Electronic design files:
================

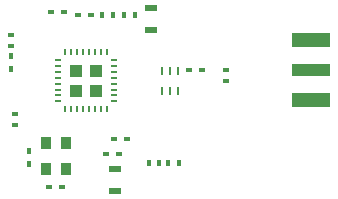
<source format=gbr>
G04 #@! TF.GenerationSoftware,KiCad,Pcbnew,(2017-11-30 revision 069448f20)-master*
G04 #@! TF.CreationDate,2017-12-01T23:13:36+02:00*
G04 #@! TF.ProjectId,at86rf212b_2l,617438367266323132625F326C2E6B69,rev?*
G04 #@! TF.SameCoordinates,Original*
G04 #@! TF.FileFunction,Paste,Top*
G04 #@! TF.FilePolarity,Positive*
%FSLAX46Y46*%
G04 Gerber Fmt 4.6, Leading zero omitted, Abs format (unit mm)*
G04 Created by KiCad (PCBNEW (2017-11-30 revision 069448f20)-master) date Fri Dec  1 23:13:36 2017*
%MOMM*%
%LPD*%
G01*
G04 APERTURE LIST*
%ADD10R,0.560000X0.200000*%
%ADD11R,0.200000X0.560000*%
%ADD12R,1.035000X1.035000*%
%ADD13R,0.280000X0.800000*%
%ADD14R,0.480000X0.400000*%
%ADD15R,0.400000X0.480000*%
%ADD16R,3.251200X1.219200*%
%ADD17R,3.251200X1.016000*%
%ADD18R,1.040000X0.560000*%
%ADD19R,0.480000X0.320000*%
%ADD20R,0.320000X0.480000*%
%ADD21R,0.960000X1.120000*%
G04 APERTURE END LIST*
D10*
X186550000Y-83538000D03*
X186550000Y-83038000D03*
X186550000Y-82538000D03*
X186550000Y-82038000D03*
X186550000Y-81538000D03*
X186550000Y-81038000D03*
X186550000Y-80538000D03*
X186550000Y-80038000D03*
D11*
X185900000Y-79388000D03*
X185400000Y-79388000D03*
X184900000Y-79388000D03*
X184400000Y-79388000D03*
X183900000Y-79388000D03*
X183400000Y-79388000D03*
X182900000Y-79388000D03*
X182400000Y-79388000D03*
D10*
X181750000Y-80038000D03*
X181750000Y-80538000D03*
X181750000Y-81038000D03*
X181750000Y-81538000D03*
X181750000Y-82038000D03*
X181750000Y-82538000D03*
X181750000Y-83038000D03*
X181750000Y-83538000D03*
D11*
X182400000Y-84188000D03*
X182900000Y-84188000D03*
X183400000Y-84188000D03*
X183900000Y-84188000D03*
X184400000Y-84188000D03*
X184900000Y-84188000D03*
X185400000Y-84188000D03*
X185900000Y-84188000D03*
D12*
X183287500Y-80925500D03*
X183287500Y-82650500D03*
X185012500Y-80925500D03*
X185012500Y-82650500D03*
D13*
X191912000Y-80938000D03*
X191262000Y-80938000D03*
X190612000Y-80938000D03*
X190612000Y-82638000D03*
X191262000Y-82638000D03*
X191912000Y-82638000D03*
D14*
X183473000Y-76200000D03*
X184573000Y-76200000D03*
X182287000Y-76009500D03*
X181187000Y-76009500D03*
D15*
X177800000Y-79714000D03*
X177800000Y-80814000D03*
X179324000Y-88815000D03*
X179324000Y-87715000D03*
D14*
X187621000Y-86741000D03*
X186521000Y-86741000D03*
X186986000Y-88011000D03*
X185886000Y-88011000D03*
X181060000Y-90805000D03*
X182160000Y-90805000D03*
X193971000Y-80899000D03*
X192871000Y-80899000D03*
D16*
X203200000Y-83439000D03*
X203200000Y-78359000D03*
D17*
X203200000Y-80899000D03*
D18*
X189674500Y-77531000D03*
X189674500Y-75631000D03*
X186626500Y-89220000D03*
X186626500Y-91120000D03*
D19*
X177800000Y-78809000D03*
X177800000Y-77909000D03*
D20*
X186441500Y-76200000D03*
X185541500Y-76200000D03*
X188283000Y-76200000D03*
X187383000Y-76200000D03*
X189478500Y-88773000D03*
X190378500Y-88773000D03*
X192029500Y-88773000D03*
X191129500Y-88773000D03*
D19*
X196037200Y-81780800D03*
X196037200Y-80880800D03*
D21*
X182460000Y-89238000D03*
X182460000Y-87038000D03*
X180760000Y-87038000D03*
X180760000Y-89238000D03*
D19*
X178181000Y-84640000D03*
X178181000Y-85540000D03*
M02*

</source>
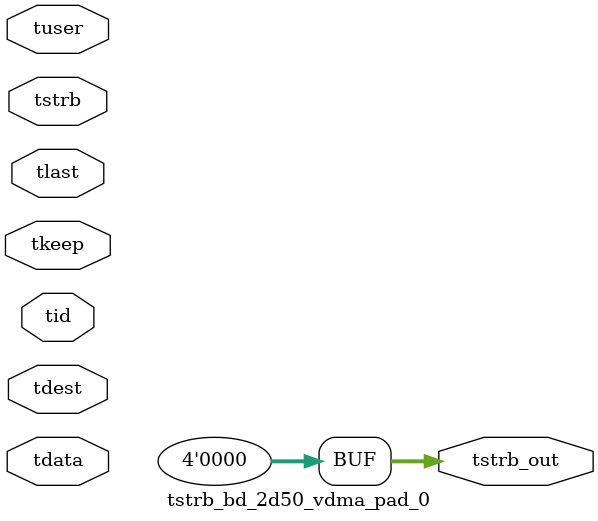
<source format=v>


`timescale 1ps/1ps

module tstrb_bd_2d50_vdma_pad_0 #
(
parameter C_S_AXIS_TDATA_WIDTH = 32,
parameter C_S_AXIS_TUSER_WIDTH = 0,
parameter C_S_AXIS_TID_WIDTH   = 0,
parameter C_S_AXIS_TDEST_WIDTH = 0,
parameter C_M_AXIS_TDATA_WIDTH = 32
)
(
input  [(C_S_AXIS_TDATA_WIDTH == 0 ? 1 : C_S_AXIS_TDATA_WIDTH)-1:0     ] tdata,
input  [(C_S_AXIS_TUSER_WIDTH == 0 ? 1 : C_S_AXIS_TUSER_WIDTH)-1:0     ] tuser,
input  [(C_S_AXIS_TID_WIDTH   == 0 ? 1 : C_S_AXIS_TID_WIDTH)-1:0       ] tid,
input  [(C_S_AXIS_TDEST_WIDTH == 0 ? 1 : C_S_AXIS_TDEST_WIDTH)-1:0     ] tdest,
input  [(C_S_AXIS_TDATA_WIDTH/8)-1:0 ] tkeep,
input  [(C_S_AXIS_TDATA_WIDTH/8)-1:0 ] tstrb,
input                                                                    tlast,
output [(C_M_AXIS_TDATA_WIDTH/8)-1:0 ] tstrb_out
);

assign tstrb_out = {1'b0};

endmodule


</source>
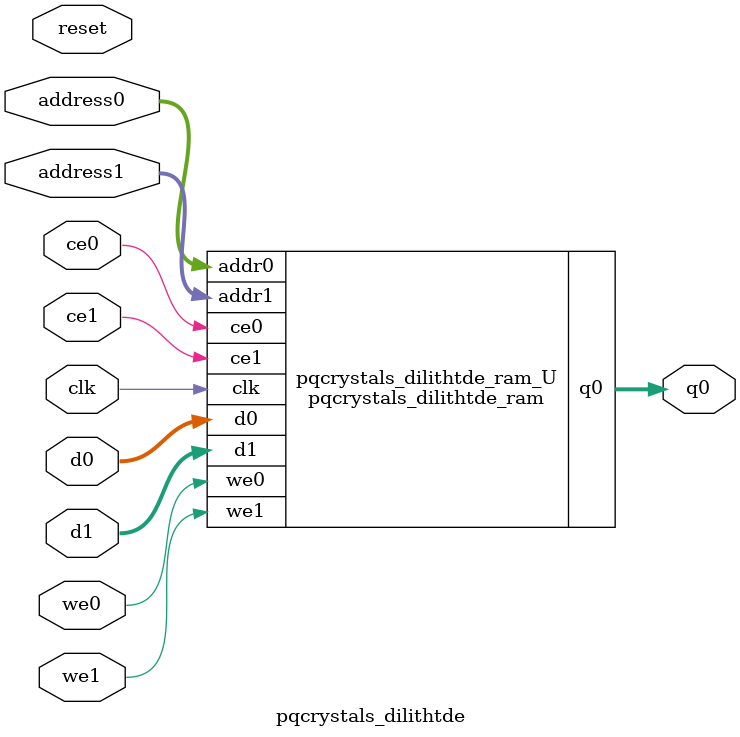
<source format=v>
`timescale 1 ns / 1 ps
module pqcrystals_dilithtde_ram (addr0, ce0, d0, we0, q0, addr1, ce1, d1, we1,  clk);

parameter DWIDTH = 32;
parameter AWIDTH = 10;
parameter MEM_SIZE = 1024;

input[AWIDTH-1:0] addr0;
input ce0;
input[DWIDTH-1:0] d0;
input we0;
output reg[DWIDTH-1:0] q0;
input[AWIDTH-1:0] addr1;
input ce1;
input[DWIDTH-1:0] d1;
input we1;
input clk;

(* ram_style = "block" *)reg [DWIDTH-1:0] ram[0:MEM_SIZE-1];




always @(posedge clk)  
begin 
    if (ce0) begin
        if (we0) 
            ram[addr0] <= d0; 
        q0 <= ram[addr0];
    end
end


always @(posedge clk)  
begin 
    if (ce1) begin
        if (we1) 
            ram[addr1] <= d1; 
    end
end


endmodule

`timescale 1 ns / 1 ps
module pqcrystals_dilithtde(
    reset,
    clk,
    address0,
    ce0,
    we0,
    d0,
    q0,
    address1,
    ce1,
    we1,
    d1);

parameter DataWidth = 32'd32;
parameter AddressRange = 32'd1024;
parameter AddressWidth = 32'd10;
input reset;
input clk;
input[AddressWidth - 1:0] address0;
input ce0;
input we0;
input[DataWidth - 1:0] d0;
output[DataWidth - 1:0] q0;
input[AddressWidth - 1:0] address1;
input ce1;
input we1;
input[DataWidth - 1:0] d1;



pqcrystals_dilithtde_ram pqcrystals_dilithtde_ram_U(
    .clk( clk ),
    .addr0( address0 ),
    .ce0( ce0 ),
    .we0( we0 ),
    .d0( d0 ),
    .q0( q0 ),
    .addr1( address1 ),
    .ce1( ce1 ),
    .we1( we1 ),
    .d1( d1 ));

endmodule


</source>
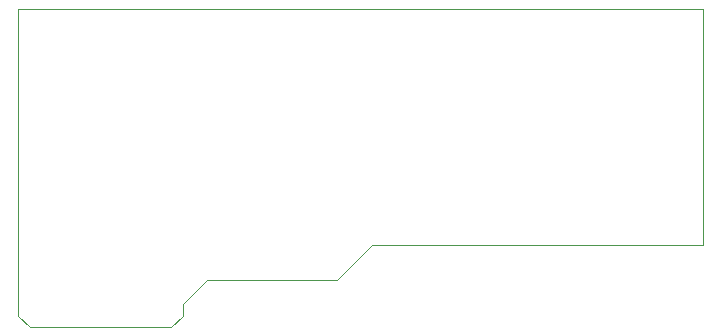
<source format=gbr>
G04 #@! TF.FileFunction,Profile,NP*
%FSLAX46Y46*%
G04 Gerber Fmt 4.6, Leading zero omitted, Abs format (unit mm)*
G04 Created by KiCad (PCBNEW 4.0.4-stable) date Monday, 13 March 2017 'PMt' 15:44:01*
%MOMM*%
%LPD*%
G01*
G04 APERTURE LIST*
%ADD10C,0.100000*%
G04 APERTURE END LIST*
D10*
X13060000Y-20000D02*
X1060000Y-20000D01*
X14060000Y980000D02*
X14060000Y1980000D01*
X13060000Y-20000D02*
X14060000Y980000D01*
X58060000Y26980000D02*
X58060000Y26480000D01*
X60000Y26980000D02*
X58060000Y26980000D01*
X60000Y980000D02*
X60000Y26980000D01*
X1060000Y-20000D02*
X60000Y980000D01*
X16060000Y3980000D02*
X14060000Y1980000D01*
X27060000Y3980000D02*
X16060000Y3980000D01*
X30060000Y6980000D02*
X27060000Y3980000D01*
X58060000Y6980000D02*
X30060000Y6980000D01*
X58060000Y26980000D02*
X58060000Y6980000D01*
M02*

</source>
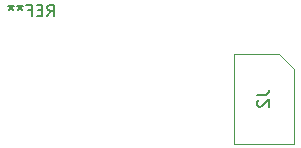
<source format=gbr>
G04 #@! TF.GenerationSoftware,KiCad,Pcbnew,(6.0.10-0)*
G04 #@! TF.CreationDate,2022-12-22T21:19:15-05:00*
G04 #@! TF.ProjectId,rev2,72657632-2e6b-4696-9361-645f70636258,rev?*
G04 #@! TF.SameCoordinates,Original*
G04 #@! TF.FileFunction,AssemblyDrawing,Bot*
%FSLAX46Y46*%
G04 Gerber Fmt 4.6, Leading zero omitted, Abs format (unit mm)*
G04 Created by KiCad (PCBNEW (6.0.10-0)) date 2022-12-22 21:19:15*
%MOMM*%
%LPD*%
G01*
G04 APERTURE LIST*
%ADD10C,0.150000*%
%ADD11C,0.100000*%
G04 APERTURE END LIST*
D10*
X211382380Y-64806666D02*
X212096666Y-64806666D01*
X212239523Y-64759047D01*
X212334761Y-64663809D01*
X212382380Y-64520952D01*
X212382380Y-64425714D01*
X211477619Y-65235238D02*
X211430000Y-65282857D01*
X211382380Y-65378095D01*
X211382380Y-65616190D01*
X211430000Y-65711428D01*
X211477619Y-65759047D01*
X211572857Y-65806666D01*
X211668095Y-65806666D01*
X211810952Y-65759047D01*
X212382380Y-65187619D01*
X212382380Y-65806666D01*
X193633333Y-58152380D02*
X193966666Y-57676190D01*
X194204761Y-58152380D02*
X194204761Y-57152380D01*
X193823809Y-57152380D01*
X193728571Y-57200000D01*
X193680952Y-57247619D01*
X193633333Y-57342857D01*
X193633333Y-57485714D01*
X193680952Y-57580952D01*
X193728571Y-57628571D01*
X193823809Y-57676190D01*
X194204761Y-57676190D01*
X193204761Y-57628571D02*
X192871428Y-57628571D01*
X192728571Y-58152380D02*
X193204761Y-58152380D01*
X193204761Y-57152380D01*
X192728571Y-57152380D01*
X191966666Y-57628571D02*
X192300000Y-57628571D01*
X192300000Y-58152380D02*
X192300000Y-57152380D01*
X191823809Y-57152380D01*
X191300000Y-57152380D02*
X191300000Y-57390476D01*
X191538095Y-57295238D02*
X191300000Y-57390476D01*
X191061904Y-57295238D01*
X191442857Y-57580952D02*
X191300000Y-57390476D01*
X191157142Y-57580952D01*
X190538095Y-57152380D02*
X190538095Y-57390476D01*
X190776190Y-57295238D02*
X190538095Y-57390476D01*
X190300000Y-57295238D01*
X190680952Y-57580952D02*
X190538095Y-57390476D01*
X190395238Y-57580952D01*
D11*
X214470000Y-62600000D02*
X213200000Y-61330000D01*
X214470000Y-68950000D02*
X214470000Y-62600000D01*
X209390000Y-68950000D02*
X214470000Y-68950000D01*
X209390000Y-61330000D02*
X209390000Y-68950000D01*
X213200000Y-61330000D02*
X209390000Y-61330000D01*
M02*

</source>
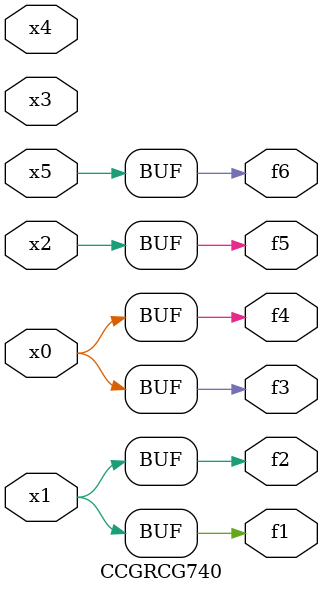
<source format=v>
module CCGRCG740(
	input x0, x1, x2, x3, x4, x5,
	output f1, f2, f3, f4, f5, f6
);
	assign f1 = x1;
	assign f2 = x1;
	assign f3 = x0;
	assign f4 = x0;
	assign f5 = x2;
	assign f6 = x5;
endmodule

</source>
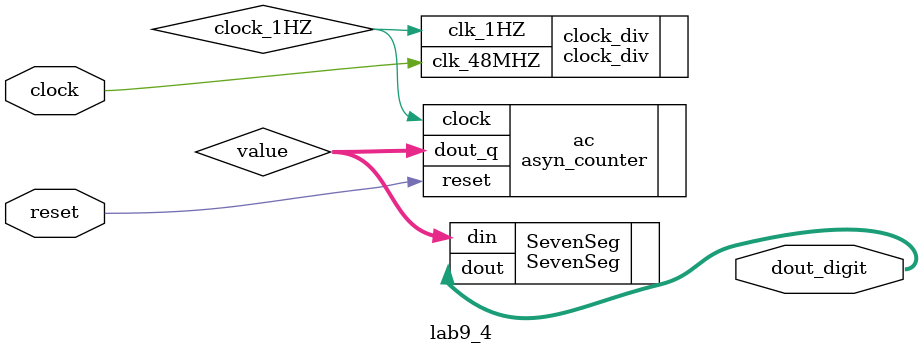
<source format=v>
module lab9_4(clock,reset,dout_digit);
    input clock,reset;
    output[6:0] dout_digit;
    wire[3:0]   value;
    wire    clock_1HZ;

    clock_div clock_div(
                        .clk_48MHZ  (clock),
                        .clk_1HZ    (clock_1HZ)
                        );

    asyn_counter ac(
                        .clock      (clock_1HZ),
                        .reset      (reset),
                        .dout_q     (value)
    );
    //assign vlaue[3:1] = 3'b000;
    SevenSeg    SevenSeg(
                        .din    (value),
                        .dout   (dout_digit)
                    );
endmodule
</source>
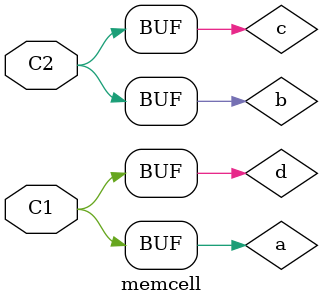
<source format=v>
module bitcell6T(input D_in, input En, output D_out_bar);
wire C1, C2;
assign C1 = (En) ? D_in : 1'bz;
assign D_out_bar = (En) ? C2 : 1'bz;
memcell U0(.C1(C1), .C2(C2));
endmodule

module memcell(inout C1, inout C2);
wire a, b, c, d;

assign b = ~a;
assign c = b;
assign d = ~c;
assign a = d;

assign a = C1;
assign C2 = b;
endmodule
</source>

================

Find the lines above that hold "DWIDTH", then copy each of them.

parameter DWIDTH = 32;
input[DWIDTH-1:0] d0;
output reg[DWIDTH-1:0] q0;
input[DWIDTH-1:0] d1;
(* ram_style = "block" *)reg [DWIDTH-1:0] ram[0:MEM_SIZE-1];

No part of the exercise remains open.